Enter FlexScore. Acknowledging that budgets and finances can be flat-out boring, FlexScore's mission is to make a game of doing better at managing money.
FlexScore lets you plug in your financial accounts — income, bills, debts, investments and savings goals — as well as ZIP code, marital status, number of children, etc. Using what Gordo says is a patented algorithm, users get a score, from zero to 1,000, that's based on multiple financial factors and industry standards for retirement savings, mortgage and debt ratios, insurance amounts, and others.
Once you've got a score, you're given specific steps to boost it: lowering your credit-card rates, refinancing your mortgage, contributing to your company's 401(k), adding more life insurance.
For example, a 34-year-old with a new baby and a bigger mortgage might be recommended to up her life insurance coverage by $990,000. She can click on a link for comparative rates at Insure.com — or call "her brother-in-law, the insurance agent," to change her policy, Gordo said. "We don't care who you go to. You get the points for the activity."
In that case, she would have earned 16 points. If you hit 1,000, it means you're financially independent.
Like other personal finance sites, FlexScore lets you set specific goals and see how much you need to save monthly to reach it.
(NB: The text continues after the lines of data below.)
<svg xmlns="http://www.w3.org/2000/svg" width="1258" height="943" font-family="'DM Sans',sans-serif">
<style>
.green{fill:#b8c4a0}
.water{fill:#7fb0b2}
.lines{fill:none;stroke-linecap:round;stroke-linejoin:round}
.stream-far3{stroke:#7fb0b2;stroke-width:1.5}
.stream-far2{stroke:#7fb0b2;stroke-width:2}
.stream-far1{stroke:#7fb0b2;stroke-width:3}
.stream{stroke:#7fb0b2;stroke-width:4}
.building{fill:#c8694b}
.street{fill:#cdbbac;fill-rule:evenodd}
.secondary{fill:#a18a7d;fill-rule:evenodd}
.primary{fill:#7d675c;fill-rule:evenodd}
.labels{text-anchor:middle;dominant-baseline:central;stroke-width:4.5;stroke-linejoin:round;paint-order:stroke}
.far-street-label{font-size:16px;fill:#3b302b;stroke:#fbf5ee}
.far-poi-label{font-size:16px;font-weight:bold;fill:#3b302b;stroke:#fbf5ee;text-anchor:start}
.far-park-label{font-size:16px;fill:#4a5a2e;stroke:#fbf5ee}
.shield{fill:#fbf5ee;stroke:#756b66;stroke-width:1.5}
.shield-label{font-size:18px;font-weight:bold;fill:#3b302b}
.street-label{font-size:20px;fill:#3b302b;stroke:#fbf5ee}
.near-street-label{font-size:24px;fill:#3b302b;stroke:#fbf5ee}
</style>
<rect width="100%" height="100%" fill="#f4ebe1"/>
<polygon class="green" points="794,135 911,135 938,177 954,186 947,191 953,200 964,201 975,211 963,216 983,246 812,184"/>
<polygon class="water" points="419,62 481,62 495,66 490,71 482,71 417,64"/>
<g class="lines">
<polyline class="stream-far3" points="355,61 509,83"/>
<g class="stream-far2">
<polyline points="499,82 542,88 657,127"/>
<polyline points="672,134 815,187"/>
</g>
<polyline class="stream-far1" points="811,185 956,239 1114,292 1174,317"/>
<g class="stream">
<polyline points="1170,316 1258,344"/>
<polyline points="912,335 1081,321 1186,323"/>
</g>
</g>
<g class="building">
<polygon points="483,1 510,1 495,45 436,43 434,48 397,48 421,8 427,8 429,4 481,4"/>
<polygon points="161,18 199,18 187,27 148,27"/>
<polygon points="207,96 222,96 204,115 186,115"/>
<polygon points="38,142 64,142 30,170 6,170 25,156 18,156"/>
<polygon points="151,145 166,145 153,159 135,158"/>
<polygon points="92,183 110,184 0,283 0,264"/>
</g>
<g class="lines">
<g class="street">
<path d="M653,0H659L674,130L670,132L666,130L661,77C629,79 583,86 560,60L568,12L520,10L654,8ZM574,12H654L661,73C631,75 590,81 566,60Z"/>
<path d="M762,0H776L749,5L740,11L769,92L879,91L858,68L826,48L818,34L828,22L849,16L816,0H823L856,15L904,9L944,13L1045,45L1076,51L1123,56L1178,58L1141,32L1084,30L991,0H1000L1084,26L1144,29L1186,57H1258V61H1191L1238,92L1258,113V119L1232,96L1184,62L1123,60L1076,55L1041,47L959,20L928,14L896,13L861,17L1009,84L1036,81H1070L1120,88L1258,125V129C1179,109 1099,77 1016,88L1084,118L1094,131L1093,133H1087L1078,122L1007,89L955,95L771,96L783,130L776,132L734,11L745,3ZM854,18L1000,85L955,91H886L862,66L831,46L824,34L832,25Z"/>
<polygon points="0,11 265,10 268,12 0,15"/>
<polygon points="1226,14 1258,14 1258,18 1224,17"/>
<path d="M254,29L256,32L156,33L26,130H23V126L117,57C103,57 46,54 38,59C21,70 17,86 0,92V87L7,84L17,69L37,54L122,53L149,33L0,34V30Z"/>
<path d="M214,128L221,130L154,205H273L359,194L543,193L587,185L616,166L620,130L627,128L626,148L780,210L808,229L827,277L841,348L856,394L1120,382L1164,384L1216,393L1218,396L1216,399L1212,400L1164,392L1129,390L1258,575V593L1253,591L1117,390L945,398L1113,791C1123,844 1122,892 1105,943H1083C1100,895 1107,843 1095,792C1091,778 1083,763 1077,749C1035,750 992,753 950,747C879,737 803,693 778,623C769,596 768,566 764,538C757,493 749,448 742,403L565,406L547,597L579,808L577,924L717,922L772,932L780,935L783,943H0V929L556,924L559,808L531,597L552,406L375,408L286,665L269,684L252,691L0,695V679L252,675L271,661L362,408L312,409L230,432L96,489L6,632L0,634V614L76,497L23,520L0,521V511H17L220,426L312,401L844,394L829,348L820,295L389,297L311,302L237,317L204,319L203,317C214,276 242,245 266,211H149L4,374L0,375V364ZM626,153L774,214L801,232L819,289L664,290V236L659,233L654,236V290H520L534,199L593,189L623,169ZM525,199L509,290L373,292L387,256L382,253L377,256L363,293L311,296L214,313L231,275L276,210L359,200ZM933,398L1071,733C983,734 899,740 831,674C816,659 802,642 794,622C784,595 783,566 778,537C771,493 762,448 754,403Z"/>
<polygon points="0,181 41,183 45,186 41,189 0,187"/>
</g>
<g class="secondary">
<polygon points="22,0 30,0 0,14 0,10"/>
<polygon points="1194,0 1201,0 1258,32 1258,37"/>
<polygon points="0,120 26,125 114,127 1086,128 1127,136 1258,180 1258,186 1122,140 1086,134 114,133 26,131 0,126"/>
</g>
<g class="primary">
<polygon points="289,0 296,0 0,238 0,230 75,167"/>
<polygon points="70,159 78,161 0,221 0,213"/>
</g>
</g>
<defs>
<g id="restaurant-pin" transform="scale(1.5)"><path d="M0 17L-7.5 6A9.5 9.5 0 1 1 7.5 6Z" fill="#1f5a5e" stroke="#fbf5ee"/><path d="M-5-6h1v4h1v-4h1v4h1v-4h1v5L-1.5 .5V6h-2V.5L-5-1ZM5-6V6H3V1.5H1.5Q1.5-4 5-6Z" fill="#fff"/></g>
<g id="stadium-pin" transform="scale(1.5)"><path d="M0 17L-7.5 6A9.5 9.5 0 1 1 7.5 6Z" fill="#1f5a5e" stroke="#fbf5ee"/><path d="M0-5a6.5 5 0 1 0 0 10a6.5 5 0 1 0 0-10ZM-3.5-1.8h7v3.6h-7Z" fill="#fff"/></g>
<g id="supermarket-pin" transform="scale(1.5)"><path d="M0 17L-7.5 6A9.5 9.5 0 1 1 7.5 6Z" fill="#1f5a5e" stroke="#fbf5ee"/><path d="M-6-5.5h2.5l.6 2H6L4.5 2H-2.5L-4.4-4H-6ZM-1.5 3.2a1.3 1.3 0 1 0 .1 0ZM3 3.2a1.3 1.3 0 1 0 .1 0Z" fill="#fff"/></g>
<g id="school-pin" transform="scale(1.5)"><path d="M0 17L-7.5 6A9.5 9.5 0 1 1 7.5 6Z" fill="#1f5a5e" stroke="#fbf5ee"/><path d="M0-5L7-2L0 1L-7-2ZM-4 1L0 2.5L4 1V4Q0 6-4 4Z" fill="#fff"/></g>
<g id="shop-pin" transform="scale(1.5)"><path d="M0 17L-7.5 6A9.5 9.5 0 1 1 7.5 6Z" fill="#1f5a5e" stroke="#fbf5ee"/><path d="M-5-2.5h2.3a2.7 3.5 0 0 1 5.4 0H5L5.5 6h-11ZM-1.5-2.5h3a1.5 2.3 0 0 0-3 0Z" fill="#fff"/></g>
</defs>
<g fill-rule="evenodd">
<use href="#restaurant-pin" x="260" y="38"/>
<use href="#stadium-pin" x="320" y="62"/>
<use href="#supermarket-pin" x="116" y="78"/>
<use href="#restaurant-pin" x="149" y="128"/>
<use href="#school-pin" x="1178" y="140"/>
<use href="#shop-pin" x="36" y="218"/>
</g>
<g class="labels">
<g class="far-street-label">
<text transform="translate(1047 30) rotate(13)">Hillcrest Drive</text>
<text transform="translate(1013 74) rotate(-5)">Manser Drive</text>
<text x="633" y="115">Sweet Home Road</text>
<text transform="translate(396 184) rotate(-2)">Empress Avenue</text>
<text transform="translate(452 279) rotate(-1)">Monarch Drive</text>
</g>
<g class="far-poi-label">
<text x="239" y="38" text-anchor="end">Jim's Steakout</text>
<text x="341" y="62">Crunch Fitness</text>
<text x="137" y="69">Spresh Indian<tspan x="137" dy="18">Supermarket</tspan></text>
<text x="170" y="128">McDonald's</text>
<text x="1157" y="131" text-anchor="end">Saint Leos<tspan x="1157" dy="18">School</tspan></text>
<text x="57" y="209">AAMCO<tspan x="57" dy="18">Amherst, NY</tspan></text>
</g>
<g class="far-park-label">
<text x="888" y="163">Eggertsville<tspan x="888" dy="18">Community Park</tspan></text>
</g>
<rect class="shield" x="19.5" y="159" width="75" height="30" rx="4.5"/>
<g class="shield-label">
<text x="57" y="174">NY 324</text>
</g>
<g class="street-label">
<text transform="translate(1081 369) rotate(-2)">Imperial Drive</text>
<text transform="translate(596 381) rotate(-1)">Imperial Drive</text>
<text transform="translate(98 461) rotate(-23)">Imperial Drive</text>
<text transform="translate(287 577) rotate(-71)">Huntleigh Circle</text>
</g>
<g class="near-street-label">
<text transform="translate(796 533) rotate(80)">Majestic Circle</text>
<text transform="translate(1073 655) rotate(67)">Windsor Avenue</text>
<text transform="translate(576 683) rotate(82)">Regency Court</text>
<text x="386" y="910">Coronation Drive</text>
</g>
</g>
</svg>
Users can also plug in "what-ifs," such as what happens to your score if you buy the 5 Series BMW instead of a more economical Honda Accord.
Among other websites and apps out there to help us manage our money:
Mint.com lets people organize all their financial accounts in one place, both online and from a smartphone. It lets you easily track your spending by category, investments and bills, plus sign up for alerts when bills come due, your balance runs low, etc.
Manilla.com has a new "Bill Share" tool designed to help couples "minimize money arguments." It lets two people — spouses, partners, even parents and adult kids — view joint bills or accounts either online or from their smartphone.
LevelMoney.com: Like a money meter on your smartphone, this app lets you click to see how much you have in spendable cash for any given day, week or month. It aims to help 20- and 30-somethings keep their spending within bounds.
Earmark: Skip the cab or dinner out? This app lets you earmark what you didn't spend and transfer it (either mentally or literally) toward things you really want. Its intent: to keep us mindful of how eliminating everyday spending can add up.
YouNeedABudget.com: Known as YNAB, it's not free, but the $60 software is lauded for walking people through the budgeting process and helping them stick with it.